Bravo pour ce magnifique quatre mains
Pos a écrit : dim. 03 sept., 2023 10:25
Je ne comprends pas pourquoi être en 4 mains rassure tellement. Peut être parce qu’il faut être tellement concentré sur l’autre qu’on a pas le temps de penser à autre chose ? L’idée serait d’avoir autant de concentration sur soi même en solo et le trac serait un ancien souvenir alors !
Je pense qu'avec ce "il faut être tellement concentré sur l'autre qu'on a pas le temps de penser à autre chose", tu as complètement donné la réponse.
Le fait de jouer avec un partenaire fait que tu places ton jeu par rapport à lui, et donc toute ton attention est portée sur l'écoute, sur la façon de te placer en osmose (et réciproquement), d'adapter ta dynamique par rapport au jeu de ton partenaire, n'être plus que dans les nuances et dans le don. Ton cerveau - absolument occupé à cela pendant que tu joues - est alors complètement placé dans l'instant présent (c'est à dire la seule musique) et ne laisse plus la place aux pensées du genre "telle mesure, c'est super difficile, je vais me planter", "ah, zut j'ai raté un peu ce passage"... . Tu es ainsi vraiment la musique et tu deviens finalement comme partie intégrante du public, assise tranquillement dans la salle, qui écoute.
D'une autre manière, Glenn Gould en avait très bien parlé dans un de ses livres où il expliquait que lorsqu'il avait un doute sur un passage
(nb : mais c'était finalement assez rare qu'il en ait un) en lisant la partition, se disant par exemple qu'à cet endroit ce n'était vraiment pas commode à jouer, son cerveau commençait à se faire comme un blocage. Du coup, en allant au piano pour jouer le fameux passage, cela ne faisait pas un pli : il savonnait. Et plus il essayait et plus cela empirait, arrivant alors à un blocage complet. Pour débloquer le truc, il mettait l'aspirateur en route, la chaine stéréo aussi pour que cela fasse le plus de boucan possible et alors rejouait le passage... Et comme par hasard, cela passait nickel. Simplement parce qu'alors, tout son cerveau était entièrement centré sur le fait d'arriver à entendre ce qu'il jouait, malgré tout ce vacarme, ce qui ne laissait plus de place aux pensées parasites, du style "ah, je vais encore le louper". Et une fois le passage joué parfaitement, le blocage était complètement levé.

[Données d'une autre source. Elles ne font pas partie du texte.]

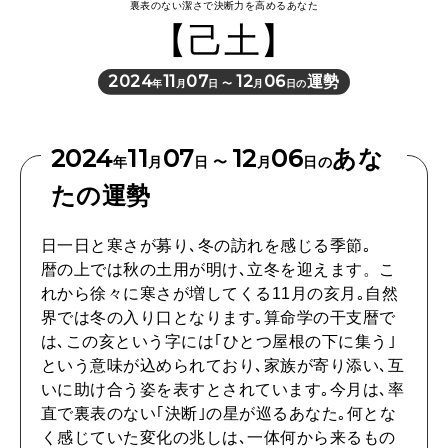
裏表のない潔さで決断力を高めるあなた
【己土】
HEALTH
[12星座別] Monthly Love Holoscope
自分にやさしく
2024
11
07
12
06
運勢
年
月
日 〜
月
日の
女神まり愛のタロットメッセージ
LEARN
算命学がわかる今月のあなた
知る、考える
2024
11
07
12
06
あな
年
月
日 〜
月
日の
たの運勢
MAMA
日一日と寒さが募り､冬の訪れを感じる季節｡
ママもいろいろ
暦の上では秋の土用が明け､立冬を迎えます。こ
れから徐々に寒さが増してくる11月の亥月｡自然
界では冬の入り口となります｡算命学の干支暦で
SUSTAINABLE
は､この亥という字には｢ひとつ屋根の下に集う｣
わたしができること
という意味が込められており､家族が寄り添い､互
いに助け合う姿を表すとされています｡今月は､率
直で裏表のない｢決断｣の星が巡るあなた｡何とな
CULTURE
く感じていた変化の兆しは､一体何から来るもの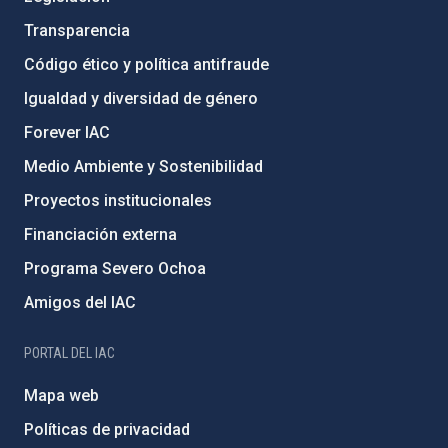
Transparencia
Código ético y política antifraude
Igualdad y diversidad de género
Forever IAC
Medio Ambiente y Sostenibilidad
Proyectos institucionales
Financiación externa
Programa Severo Ochoa
Amigos del IAC
PORTAL DEL IAC
Mapa web
Políticas de privacidad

En solo, c'est un peu aussi cela, arriver à n'avoir aucune pensée parasite, être simplement dans l'écoute, comme si finalement tu étais une simple auditrice placée dans la salle, qui goûte absolument la musique. Le trac vient souvent des pensées parasites.
Essaie de faire le test : mets la chaine stéréo très fort pendant que tu joues ton morceau. Tu verras que toute ton attention n'est plus que dans le vouloir entendre, discriminer les sons au sein d'un vacarme, et tout se joue naturellement (bien sûr, il faut très bien connaître le morceau, l'avoir super travaillé aussi, comme s'il pouvait se jouer tout seul).